Segment Open
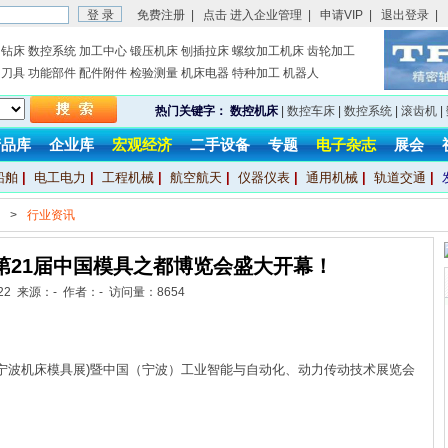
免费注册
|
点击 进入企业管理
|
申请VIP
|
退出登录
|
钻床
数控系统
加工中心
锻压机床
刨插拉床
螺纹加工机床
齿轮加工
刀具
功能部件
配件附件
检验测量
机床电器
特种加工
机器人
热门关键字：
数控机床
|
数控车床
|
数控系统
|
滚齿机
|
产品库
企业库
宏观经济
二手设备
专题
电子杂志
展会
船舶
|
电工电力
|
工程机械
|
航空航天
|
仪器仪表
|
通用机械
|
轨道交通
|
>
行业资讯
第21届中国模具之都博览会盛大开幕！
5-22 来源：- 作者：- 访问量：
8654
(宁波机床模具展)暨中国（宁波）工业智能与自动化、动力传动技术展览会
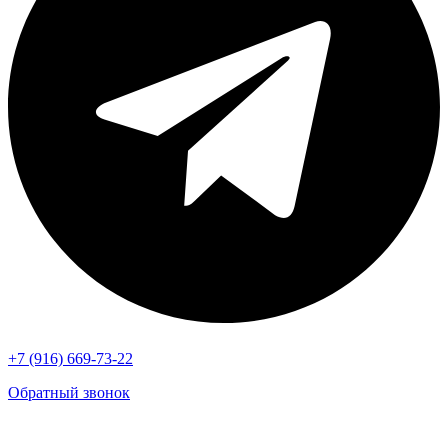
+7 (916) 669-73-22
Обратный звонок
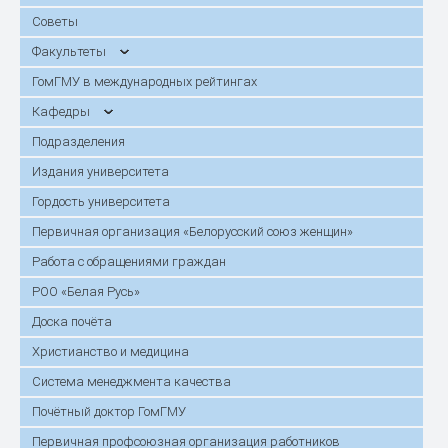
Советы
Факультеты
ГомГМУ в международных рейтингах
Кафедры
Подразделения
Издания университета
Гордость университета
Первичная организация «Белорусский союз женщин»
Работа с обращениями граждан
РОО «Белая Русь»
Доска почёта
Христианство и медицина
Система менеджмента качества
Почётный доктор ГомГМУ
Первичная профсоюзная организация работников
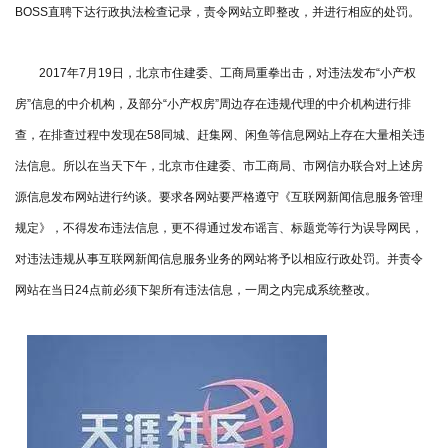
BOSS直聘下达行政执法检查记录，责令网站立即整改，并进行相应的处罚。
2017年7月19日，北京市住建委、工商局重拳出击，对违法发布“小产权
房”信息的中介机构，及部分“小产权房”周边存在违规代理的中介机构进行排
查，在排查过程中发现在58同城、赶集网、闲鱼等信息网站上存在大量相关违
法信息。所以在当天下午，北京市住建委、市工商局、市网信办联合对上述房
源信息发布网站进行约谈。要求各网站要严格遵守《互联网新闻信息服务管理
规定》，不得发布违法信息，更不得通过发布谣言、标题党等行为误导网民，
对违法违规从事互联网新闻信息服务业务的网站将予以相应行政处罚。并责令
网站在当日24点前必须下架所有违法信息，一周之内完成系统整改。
Segment Closed
→ Your goal
Write out exactly the lines from the one containing "Работа с обращениями граждан" through the end of the entries, both included. Pictures are not copied.

→ Finished task
Работа с обращениями граждан
РОО «Белая Русь»
Доска почёта
Христианство и медицина
Система менеджмента качества
Почётный доктор ГомГМУ
Первичная профсоюзная организация работников
BOSS直聘下达行政执法检查记录，责令网站立即整改，并进行相应的处罚。
2017年7月19日，北京市住建委、工商局重拳出击，对违法发布“小产权
房”信息的中介机构，及部分“小产权房”周边存在违规代理的中介机构进行排
查，在排查过程中发现在58同城、赶集网、闲鱼等信息网站上存在大量相关违
法信息。所以在当天下午，北京市住建委、市工商局、市网信办联合对上述房
源信息发布网站进行约谈。要求各网站要严格遵守《互联网新闻信息服务管理
规定》，不得发布违法信息，更不得通过发布谣言、标题党等行为误导网民，
对违法违规从事互联网新闻信息服务业务的网站将予以相应行政处罚。并责令
网站在当日24点前必须下架所有违法信息，一周之内完成系统整改。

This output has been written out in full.